- [Excerpted text]
....
Open dyanos opened 10 years ago
@hoedic any thoughts here
I am not sure to understand where the MultipartFormdataEncoder
class from the code snippet comes from...
In any case, the code in the _post_multipart
function is the old one, which indeed does not support unicode. @dyanos , can you try to get the code from the last commit (https://github.com/okfn/ckanclient/commit/2cd7096f1f9b5aa859281c899d8d5eda821762b9) hopefully it will work in your case. If not, please post the error trail that you get.
@Hoedic should we pushing a new release of ckanclient with your fixes in?
@Hoedic: I got the "MultipartFormdataEncoder"'s source code at the answer of a question of stackoverflow.(http://stackoverflow.com/questions/1270518/python-standard-library-to-post-multipart-form-data-encoded-data/1270548#1270548)
and I tried using code of last commit and I got the following error message
Traceback (most recent call last):
File "sample.py", line 51, in <module>
main()
....
- [Listed entries]
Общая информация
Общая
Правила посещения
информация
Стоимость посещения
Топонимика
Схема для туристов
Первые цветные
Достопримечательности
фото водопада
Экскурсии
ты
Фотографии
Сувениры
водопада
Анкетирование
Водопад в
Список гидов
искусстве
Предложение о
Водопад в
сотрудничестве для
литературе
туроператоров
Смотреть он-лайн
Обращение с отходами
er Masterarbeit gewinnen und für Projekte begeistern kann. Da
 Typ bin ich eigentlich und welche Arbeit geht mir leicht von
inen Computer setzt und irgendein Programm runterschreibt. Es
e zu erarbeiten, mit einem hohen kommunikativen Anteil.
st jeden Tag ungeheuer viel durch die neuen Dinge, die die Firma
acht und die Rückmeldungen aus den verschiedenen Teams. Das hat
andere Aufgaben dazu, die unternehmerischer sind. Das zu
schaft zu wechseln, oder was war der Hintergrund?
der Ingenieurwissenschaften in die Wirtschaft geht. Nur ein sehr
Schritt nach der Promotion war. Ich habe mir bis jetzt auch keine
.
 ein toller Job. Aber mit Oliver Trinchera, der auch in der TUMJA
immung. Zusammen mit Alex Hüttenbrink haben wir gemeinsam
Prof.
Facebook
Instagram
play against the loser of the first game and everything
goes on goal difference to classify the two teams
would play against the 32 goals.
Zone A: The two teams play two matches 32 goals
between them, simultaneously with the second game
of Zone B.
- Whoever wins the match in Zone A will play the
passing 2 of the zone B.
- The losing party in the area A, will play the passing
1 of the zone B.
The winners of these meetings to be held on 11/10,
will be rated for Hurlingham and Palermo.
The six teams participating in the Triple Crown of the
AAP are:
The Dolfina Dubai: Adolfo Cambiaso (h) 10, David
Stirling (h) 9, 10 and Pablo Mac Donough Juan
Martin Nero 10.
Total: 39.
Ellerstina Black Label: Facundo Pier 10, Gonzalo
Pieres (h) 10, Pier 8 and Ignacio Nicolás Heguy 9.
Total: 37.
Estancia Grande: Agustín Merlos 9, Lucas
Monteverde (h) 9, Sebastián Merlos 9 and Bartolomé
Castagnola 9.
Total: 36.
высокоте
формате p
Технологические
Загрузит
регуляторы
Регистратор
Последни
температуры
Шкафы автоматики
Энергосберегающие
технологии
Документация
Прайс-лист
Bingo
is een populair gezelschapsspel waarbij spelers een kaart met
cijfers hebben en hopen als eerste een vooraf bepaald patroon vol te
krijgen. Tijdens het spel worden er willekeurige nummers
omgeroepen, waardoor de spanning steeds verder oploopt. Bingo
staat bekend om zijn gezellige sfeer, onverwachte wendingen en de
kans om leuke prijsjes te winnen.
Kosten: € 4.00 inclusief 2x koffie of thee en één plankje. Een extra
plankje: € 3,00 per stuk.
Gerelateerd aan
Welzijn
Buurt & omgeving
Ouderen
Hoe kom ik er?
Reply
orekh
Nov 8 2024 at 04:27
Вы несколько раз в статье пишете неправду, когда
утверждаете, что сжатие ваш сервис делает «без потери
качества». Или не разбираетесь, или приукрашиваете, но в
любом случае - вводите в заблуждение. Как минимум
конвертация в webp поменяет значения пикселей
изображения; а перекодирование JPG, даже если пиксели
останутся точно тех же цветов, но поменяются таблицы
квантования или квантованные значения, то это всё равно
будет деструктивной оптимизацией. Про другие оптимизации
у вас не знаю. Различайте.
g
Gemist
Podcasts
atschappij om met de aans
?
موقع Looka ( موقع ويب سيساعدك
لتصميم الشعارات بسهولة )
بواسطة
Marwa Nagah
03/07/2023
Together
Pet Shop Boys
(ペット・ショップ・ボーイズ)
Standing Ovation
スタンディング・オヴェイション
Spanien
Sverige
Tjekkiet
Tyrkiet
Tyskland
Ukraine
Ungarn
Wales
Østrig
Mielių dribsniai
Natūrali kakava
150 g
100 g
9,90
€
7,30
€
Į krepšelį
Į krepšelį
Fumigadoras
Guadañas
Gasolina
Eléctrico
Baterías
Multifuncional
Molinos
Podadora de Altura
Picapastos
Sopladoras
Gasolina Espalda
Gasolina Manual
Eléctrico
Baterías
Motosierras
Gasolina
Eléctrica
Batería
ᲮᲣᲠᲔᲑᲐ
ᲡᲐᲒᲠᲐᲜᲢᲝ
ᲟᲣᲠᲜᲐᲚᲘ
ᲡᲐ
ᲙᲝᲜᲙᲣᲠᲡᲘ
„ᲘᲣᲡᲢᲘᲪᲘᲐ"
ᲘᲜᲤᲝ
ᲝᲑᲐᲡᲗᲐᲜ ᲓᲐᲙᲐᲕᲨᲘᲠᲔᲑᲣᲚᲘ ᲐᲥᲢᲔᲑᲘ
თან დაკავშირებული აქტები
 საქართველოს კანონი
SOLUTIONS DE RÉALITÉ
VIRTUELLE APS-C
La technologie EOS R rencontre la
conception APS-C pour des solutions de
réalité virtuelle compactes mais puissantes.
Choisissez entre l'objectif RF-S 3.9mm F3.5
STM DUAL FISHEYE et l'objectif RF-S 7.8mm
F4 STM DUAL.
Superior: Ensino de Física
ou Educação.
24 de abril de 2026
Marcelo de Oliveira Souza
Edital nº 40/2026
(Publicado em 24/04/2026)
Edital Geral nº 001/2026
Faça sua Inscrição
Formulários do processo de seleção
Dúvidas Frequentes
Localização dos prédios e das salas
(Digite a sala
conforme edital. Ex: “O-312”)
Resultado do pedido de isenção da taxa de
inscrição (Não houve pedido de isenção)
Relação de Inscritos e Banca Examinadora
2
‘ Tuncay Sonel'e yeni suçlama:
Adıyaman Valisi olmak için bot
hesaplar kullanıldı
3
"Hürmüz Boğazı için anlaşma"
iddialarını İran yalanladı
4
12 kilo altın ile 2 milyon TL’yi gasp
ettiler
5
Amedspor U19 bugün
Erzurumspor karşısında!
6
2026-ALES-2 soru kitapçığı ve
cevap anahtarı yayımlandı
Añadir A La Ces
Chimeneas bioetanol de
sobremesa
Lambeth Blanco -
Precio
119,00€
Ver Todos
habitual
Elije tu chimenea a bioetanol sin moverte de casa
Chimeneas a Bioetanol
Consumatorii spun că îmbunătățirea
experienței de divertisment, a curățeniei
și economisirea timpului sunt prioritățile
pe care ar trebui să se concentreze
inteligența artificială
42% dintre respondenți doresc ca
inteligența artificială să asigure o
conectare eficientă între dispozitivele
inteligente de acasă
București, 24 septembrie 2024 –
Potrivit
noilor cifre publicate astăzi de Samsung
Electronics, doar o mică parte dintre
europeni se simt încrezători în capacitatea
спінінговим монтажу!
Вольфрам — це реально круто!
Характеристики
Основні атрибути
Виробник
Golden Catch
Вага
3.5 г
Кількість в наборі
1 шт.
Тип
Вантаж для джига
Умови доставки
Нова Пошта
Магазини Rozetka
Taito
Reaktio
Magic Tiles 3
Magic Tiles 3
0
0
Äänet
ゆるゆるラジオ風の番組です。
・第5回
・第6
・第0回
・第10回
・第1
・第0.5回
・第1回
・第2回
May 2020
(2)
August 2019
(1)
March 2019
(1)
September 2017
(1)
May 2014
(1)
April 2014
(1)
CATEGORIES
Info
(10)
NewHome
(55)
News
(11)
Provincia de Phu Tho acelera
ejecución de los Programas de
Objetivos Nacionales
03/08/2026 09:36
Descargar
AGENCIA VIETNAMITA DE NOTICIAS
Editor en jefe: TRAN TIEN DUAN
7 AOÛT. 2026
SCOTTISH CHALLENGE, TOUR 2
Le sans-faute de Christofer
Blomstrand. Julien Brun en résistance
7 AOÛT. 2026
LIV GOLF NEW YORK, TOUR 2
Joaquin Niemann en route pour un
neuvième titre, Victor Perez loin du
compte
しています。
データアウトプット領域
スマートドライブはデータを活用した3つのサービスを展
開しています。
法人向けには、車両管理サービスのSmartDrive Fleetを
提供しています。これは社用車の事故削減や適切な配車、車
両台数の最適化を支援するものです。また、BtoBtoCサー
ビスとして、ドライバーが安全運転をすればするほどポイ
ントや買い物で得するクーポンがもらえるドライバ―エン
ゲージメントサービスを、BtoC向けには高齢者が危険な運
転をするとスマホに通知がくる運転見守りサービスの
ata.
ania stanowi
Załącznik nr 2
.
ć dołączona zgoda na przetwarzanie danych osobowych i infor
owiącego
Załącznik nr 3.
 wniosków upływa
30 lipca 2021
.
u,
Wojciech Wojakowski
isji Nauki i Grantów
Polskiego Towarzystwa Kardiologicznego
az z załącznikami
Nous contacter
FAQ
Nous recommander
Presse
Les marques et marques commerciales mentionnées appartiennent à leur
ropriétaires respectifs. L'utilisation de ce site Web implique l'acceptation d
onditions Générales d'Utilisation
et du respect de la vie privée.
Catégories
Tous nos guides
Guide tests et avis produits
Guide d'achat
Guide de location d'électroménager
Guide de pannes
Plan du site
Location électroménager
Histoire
....
In the issue thread, what does the old code in the _post_multipart function fail to support?

Unicode.